董贵人一脚踢开门,侍女正给如荻喂着“毒”药,宫娥打翻了汤药,程二郎制住了冯家人。
屋内尖叫声嘶吼声不断。
“鲤儿,你来瞧我了?”
我只听得见如荻唤我。
如荻,早没了人的形状,只是嘴里喃喃念着我。
“我来得太迟了,我明知你父母不慈……都怪我……”我的眼泪止不住,如荻同样哭出声来。
“道祖菩萨呀!神仙真佛呀!这可如何是好?这可如何是好?我磨蹭个什麽?长安城里,天子脚下,皇後娘娘掌着权坐着大殿,你等怎敢如此为祸?”董公公为宦数年,见了如荻惨状惊呼,“当年的郭氏也不过如此!”

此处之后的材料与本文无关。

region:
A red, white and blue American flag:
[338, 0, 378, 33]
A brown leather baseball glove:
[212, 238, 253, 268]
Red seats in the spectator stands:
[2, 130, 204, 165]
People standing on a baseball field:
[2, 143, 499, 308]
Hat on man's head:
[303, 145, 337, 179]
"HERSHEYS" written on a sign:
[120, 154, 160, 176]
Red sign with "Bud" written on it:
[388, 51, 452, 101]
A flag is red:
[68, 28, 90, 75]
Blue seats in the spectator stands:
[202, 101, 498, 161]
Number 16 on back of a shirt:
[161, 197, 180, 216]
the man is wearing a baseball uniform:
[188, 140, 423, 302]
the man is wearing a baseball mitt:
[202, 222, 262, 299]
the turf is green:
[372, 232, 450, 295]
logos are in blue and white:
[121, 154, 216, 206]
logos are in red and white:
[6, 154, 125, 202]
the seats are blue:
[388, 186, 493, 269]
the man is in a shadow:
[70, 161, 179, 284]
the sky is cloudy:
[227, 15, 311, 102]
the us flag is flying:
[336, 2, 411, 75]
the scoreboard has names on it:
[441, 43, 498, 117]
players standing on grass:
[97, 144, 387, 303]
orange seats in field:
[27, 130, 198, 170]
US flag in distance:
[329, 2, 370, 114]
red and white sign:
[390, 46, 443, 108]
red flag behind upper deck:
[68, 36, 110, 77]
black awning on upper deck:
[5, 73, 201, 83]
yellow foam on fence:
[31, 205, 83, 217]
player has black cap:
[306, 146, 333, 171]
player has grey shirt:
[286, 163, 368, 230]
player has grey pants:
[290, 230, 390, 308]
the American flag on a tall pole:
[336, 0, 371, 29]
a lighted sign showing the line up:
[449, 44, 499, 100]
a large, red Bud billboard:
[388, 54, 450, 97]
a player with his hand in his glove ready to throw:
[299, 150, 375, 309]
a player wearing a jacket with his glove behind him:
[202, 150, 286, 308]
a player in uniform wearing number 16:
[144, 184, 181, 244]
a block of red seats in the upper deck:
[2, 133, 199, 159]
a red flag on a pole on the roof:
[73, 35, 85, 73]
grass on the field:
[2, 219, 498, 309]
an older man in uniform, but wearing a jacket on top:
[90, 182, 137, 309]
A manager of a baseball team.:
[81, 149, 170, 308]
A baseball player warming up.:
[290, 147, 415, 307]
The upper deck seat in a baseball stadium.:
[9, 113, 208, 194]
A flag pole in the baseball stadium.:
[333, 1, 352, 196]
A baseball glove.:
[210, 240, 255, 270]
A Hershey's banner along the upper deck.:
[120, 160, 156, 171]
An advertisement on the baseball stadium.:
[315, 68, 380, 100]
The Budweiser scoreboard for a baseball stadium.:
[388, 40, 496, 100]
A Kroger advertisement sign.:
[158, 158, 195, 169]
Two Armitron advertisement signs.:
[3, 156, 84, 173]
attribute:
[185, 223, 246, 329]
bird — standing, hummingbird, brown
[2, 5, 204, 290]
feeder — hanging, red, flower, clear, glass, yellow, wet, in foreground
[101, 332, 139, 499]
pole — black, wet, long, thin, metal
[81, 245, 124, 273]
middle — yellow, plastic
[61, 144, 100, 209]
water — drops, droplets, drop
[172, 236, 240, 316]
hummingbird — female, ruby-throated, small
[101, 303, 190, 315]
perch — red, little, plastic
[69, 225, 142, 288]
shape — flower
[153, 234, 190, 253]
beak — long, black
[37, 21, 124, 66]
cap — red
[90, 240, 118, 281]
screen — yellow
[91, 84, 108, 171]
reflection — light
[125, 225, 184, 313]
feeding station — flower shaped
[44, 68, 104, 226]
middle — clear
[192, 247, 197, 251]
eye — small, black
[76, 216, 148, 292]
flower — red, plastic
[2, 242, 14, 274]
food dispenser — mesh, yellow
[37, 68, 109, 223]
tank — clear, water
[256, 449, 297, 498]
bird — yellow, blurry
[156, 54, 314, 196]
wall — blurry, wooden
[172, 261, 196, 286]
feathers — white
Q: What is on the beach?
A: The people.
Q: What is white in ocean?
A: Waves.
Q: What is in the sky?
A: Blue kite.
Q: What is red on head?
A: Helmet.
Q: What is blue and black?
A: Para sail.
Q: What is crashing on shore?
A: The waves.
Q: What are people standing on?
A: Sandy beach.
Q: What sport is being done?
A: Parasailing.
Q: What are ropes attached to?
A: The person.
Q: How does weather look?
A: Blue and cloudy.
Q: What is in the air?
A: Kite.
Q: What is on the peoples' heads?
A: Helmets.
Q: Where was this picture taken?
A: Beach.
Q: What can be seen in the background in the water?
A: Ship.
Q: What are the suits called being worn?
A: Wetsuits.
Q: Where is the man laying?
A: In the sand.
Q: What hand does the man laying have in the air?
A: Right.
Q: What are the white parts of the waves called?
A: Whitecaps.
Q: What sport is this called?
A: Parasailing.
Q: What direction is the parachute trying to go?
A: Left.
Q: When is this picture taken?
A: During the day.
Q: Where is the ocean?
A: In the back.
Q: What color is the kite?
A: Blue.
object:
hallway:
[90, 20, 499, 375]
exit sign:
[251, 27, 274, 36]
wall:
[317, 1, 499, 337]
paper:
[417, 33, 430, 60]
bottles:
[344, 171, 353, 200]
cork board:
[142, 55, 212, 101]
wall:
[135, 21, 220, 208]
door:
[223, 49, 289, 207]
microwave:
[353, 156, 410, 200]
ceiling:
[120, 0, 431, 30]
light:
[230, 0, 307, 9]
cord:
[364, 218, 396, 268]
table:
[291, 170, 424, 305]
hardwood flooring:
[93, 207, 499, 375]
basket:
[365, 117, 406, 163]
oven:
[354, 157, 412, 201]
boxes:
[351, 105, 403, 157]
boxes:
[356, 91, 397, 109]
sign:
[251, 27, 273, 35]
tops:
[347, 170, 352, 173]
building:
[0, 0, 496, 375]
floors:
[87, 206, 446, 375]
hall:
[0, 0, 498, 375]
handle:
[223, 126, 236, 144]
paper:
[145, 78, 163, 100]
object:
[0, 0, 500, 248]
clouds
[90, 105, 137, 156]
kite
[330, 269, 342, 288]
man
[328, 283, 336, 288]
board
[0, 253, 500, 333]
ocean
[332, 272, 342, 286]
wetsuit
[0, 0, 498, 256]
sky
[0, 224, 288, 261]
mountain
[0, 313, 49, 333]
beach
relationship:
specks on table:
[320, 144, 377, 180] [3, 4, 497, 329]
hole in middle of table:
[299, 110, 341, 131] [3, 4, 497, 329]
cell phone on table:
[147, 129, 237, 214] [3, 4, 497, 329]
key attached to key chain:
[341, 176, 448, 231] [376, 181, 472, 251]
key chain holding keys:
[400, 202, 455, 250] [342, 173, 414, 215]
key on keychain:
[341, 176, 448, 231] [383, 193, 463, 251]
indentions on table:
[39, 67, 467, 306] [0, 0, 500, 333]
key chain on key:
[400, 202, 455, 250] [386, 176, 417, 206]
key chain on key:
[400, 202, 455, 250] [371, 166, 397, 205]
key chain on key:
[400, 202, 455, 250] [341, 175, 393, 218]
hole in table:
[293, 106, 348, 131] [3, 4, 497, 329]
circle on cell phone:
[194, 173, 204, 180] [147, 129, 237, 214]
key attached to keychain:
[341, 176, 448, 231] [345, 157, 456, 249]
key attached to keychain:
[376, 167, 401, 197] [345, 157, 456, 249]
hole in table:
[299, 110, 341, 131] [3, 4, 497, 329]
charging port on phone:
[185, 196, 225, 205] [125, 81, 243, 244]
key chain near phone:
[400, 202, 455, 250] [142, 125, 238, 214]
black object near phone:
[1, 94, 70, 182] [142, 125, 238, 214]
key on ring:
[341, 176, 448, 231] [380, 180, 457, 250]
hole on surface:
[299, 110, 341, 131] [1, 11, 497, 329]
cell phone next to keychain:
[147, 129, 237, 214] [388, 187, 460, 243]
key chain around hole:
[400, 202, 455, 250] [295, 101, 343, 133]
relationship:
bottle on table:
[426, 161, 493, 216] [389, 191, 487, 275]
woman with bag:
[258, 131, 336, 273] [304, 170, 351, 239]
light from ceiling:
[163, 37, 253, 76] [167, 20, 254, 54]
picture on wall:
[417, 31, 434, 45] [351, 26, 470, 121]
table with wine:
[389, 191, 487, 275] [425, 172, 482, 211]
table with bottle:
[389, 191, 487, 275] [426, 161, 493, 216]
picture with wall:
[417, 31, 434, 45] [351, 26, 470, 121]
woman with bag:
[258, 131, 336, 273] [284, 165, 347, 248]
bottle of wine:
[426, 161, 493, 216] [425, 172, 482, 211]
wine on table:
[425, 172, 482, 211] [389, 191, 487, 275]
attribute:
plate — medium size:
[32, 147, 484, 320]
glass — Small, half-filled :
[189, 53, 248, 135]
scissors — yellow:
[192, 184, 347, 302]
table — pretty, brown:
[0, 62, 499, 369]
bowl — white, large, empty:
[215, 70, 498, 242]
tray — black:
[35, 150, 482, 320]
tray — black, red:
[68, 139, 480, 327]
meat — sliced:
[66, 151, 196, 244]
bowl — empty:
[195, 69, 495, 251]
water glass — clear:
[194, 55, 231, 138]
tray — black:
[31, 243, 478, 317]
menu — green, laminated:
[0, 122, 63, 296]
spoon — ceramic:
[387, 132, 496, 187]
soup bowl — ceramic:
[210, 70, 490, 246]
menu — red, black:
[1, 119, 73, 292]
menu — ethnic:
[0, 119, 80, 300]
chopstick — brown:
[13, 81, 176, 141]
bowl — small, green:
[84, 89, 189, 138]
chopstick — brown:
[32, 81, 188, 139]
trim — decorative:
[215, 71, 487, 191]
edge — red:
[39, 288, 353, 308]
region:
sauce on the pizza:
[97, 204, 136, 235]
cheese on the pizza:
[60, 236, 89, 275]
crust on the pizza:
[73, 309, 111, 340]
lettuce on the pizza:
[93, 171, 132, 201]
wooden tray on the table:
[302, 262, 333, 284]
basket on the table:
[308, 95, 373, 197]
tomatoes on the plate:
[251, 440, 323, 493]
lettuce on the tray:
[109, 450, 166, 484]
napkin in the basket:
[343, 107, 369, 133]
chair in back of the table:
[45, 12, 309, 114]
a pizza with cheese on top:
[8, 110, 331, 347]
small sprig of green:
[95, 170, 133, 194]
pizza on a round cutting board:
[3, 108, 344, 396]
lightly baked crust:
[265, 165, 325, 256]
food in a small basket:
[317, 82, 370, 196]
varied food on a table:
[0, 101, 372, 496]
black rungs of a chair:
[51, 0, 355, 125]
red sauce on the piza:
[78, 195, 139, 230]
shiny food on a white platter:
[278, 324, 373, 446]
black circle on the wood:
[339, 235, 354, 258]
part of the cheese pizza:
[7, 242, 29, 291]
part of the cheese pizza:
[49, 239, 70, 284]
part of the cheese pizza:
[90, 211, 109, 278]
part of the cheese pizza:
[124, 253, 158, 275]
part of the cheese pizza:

自如荻归家的那一日起,冯家少吃少喝,冬天,让她住在破败屋子里,叫雪侵她,夏天住在炎热小隔间里,叫火烤她。
皇後不许冯家高官厚禄,冯家报复不了中宫娘娘,上上下下都欺负如荻,後母的女儿拿针扎她,拿剪子绞她的乌发,兄弟拿拳打她的肚,拿脚踹她的心,他们要如荻悄无声息又痛苦地死。
如荻病了,冯家寻了医官来瞧,又将汤药换了几味药材。
疗效变了味,本是补血之药,成了拜血之物。
顺气的润喉的,改成气逆黏喉的。
心肠歹毒,手段残忍,非人所能想。
冯家,上下一颗黑心,全不怕死。
那是我头一回觉得颜家主母,竟有一颗菩萨心肠。
我和阿湘背着如荻,将她背出冯家,背上马车。
倒不是我和阿湘有多少力气,是如荻,病得太厉害,瘦得太厉害,全身上下只剩一把骨头。
如荻的柔弱病躯浑怕我的肌肤,我也怕我的皮肉割破她的薄骨。
董贵人驾车,我抱着如荻,她怀里还揣着,我送她的红鲤。
我的眼泪止不住。
我们不曾回到太极宫,而是遍寻坊中医官,为如荻诊治。